### [HOW TO COMPLETE THIS TASK]
Only the text belongs in the copy: repeat each record exactly, without pictures.

Stored items from a collection

########

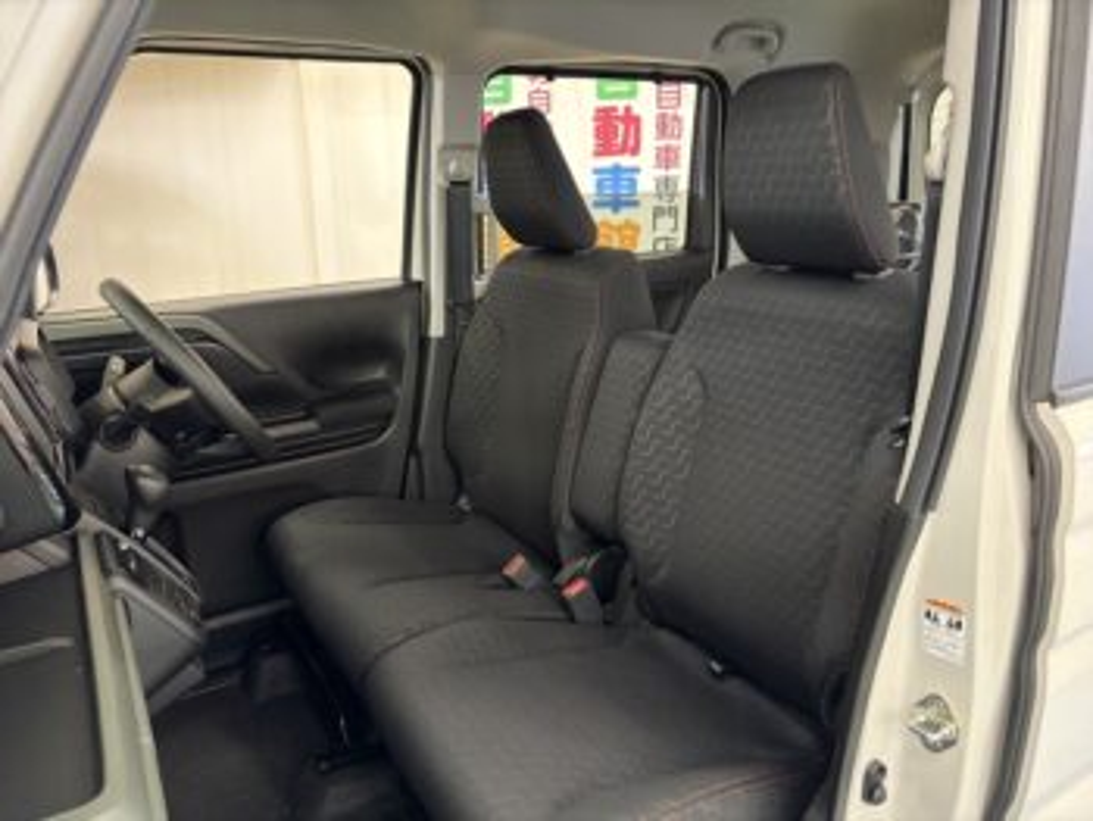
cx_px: 546
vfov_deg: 53.1
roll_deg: +1.8
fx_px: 822
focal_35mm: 26
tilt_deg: -14.1
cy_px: 410
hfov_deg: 67.3
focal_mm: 5.96
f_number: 1.6
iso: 400
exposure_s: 1/33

########

### [RESPONSE TO THIS TASK]
cx_px: 546
vfov_deg: 53.1
roll_deg: +1.8
fx_px: 822
focal_35mm: 26
tilt_deg: -14.1
cy_px: 410
hfov_deg: 67.3
focal_mm: 5.96
f_number: 1.6
iso: 400
exposure_s: 1/33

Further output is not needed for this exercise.